La Suprema Corte es una institución de lucidez intermitente. A diferencia de otras manifestaciones del Estado que perdieron hace mucho su funcionalidad o credibilidad, la más alta instancia judicial del país ha administrado su imagen mediante una actuación ambivalente, una combinación de aciertos y errores que la vuelve impredecible y provoca tanto esperanza como frustración.
La última decisión de los ministros es el tema de la semana: la validación de adopciones por parte de parejas del mismo sexo. La sorpresa es que, de un momento a otro, México se presenta como un país progresista, fiel al espíritu de sus leyes y al mismo tiempo a la vanguardia de la legislación internacional.
Pese a los calambres producidos por una moral intolerante y excluyente, y a la violenta verborrea de los más conservadores, los homosexuales no sólo podrán contraer matrimonio, sino formar una familia con el respaldo obligado de las instituciones gubernamentales. Todo esto parecía imposible, incluso hace menos de un año –a finales de noviembre- cuando el PRD presentó en la Asamblea Legislativa del Distrito Federal la primera iniciativa con este objetivo.
Parecía entonces un acto electorero. Pero los protagonistas de esta batalla no son los políticos, sino los miembros de una minoría que tomó la valiente decisión de visibilizarse en un entorno adverso para reclamar sus garantías individuales. Es una larga historia de activismo, de firmeza ante la discriminación, que representa un avance aunque no lo sea en el sentido más amplio. De igualdad de derechos se hablaba desde el siglo pasado…
En realidad hay un retraso: un retraso en la aplicación de los principios que teóricamente guían al país. Lo dijo el ministro Arturo Zaldívar; de haber prohibido que las parejas homosexuales adoptaran, la Corte habría “constitucionalizado la discriminación”. ¡Lo que nos faltaba! Aún creyendo que se trata de un avance, las reacciones que genera dejan un sabor amargo. La esperanza se desdibuja cuando la Edad Media habla a través de influyentes líderes sociales y morales de este milenio.

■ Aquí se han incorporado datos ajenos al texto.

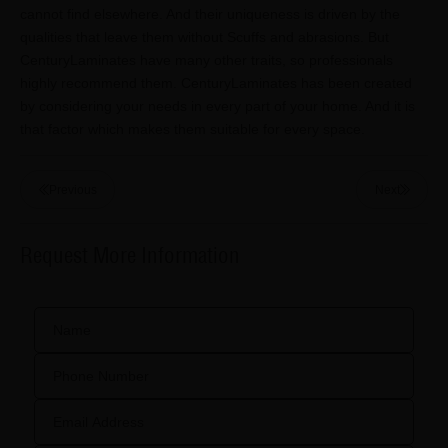
cannot find elsewhere. And their uniqueness is driven by the
qualities that leave them without Scuffs and abrasions. But
CenturyLaminates have many other traits, so professionals
highly recommend them. CenturyLaminates has been created
by considering your needs in every part of your home. And it is
that factor which makes them suitable for every space.
Previous
Next
Request More Information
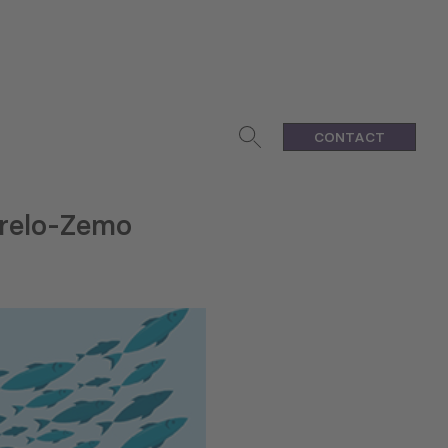
CONTACT
grelo-Zemo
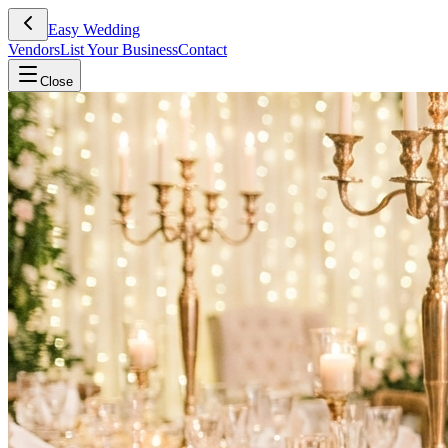
Easy Wedding
Vendors
List Your Business
Contact
Close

Es una “aberración”, sostiene el arzobispo de Guadalajara, Juan Sandoval Íñiguez. “¿A ustedes les gustaría que los adopten una pareja de maricones o lesbianas?”, preguntó el religioso a un grupo de reporteros. Si a Íñiguez le preocupan los “maricones”, ¡que los expulse de su Iglesia! Esa es su única jurisdicción. Ni hablar de amor al prójimo, de compasión o juicio divino, porque eso de “al César lo que es del César” sólo aplica cuando les conviene.

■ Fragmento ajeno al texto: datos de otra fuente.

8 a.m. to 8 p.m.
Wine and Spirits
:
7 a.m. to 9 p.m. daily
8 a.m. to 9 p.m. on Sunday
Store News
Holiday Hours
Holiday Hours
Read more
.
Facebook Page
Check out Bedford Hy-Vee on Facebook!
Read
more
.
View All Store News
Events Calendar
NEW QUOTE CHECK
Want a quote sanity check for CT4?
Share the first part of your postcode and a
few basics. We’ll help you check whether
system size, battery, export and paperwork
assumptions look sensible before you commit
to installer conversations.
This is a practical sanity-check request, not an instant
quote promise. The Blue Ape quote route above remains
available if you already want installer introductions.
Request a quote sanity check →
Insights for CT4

Se ha confundido el púlpito con las tarimas, las misas con mítines. Los asuntos terrenales han invadido los sermones. La Iglesia Católica en México optó por dedicarse a la política y se equivocó. Además de la separación Iglesia-Estado, habrá que recordarles que las acusaciones sin fundamento y las declaraciones discriminatorias tienen consecuencias legales en el país.
Mientras tanto, la Suprema Corte seguirá ahí con sus aciertos y errores, jugándose el apoyo de la opinión pública en cada sesión. Y los homosexuales podrán casarse y tener hijos, ejerciendo los derechos que la Constitución les garantizaba desde el día en que nacieron.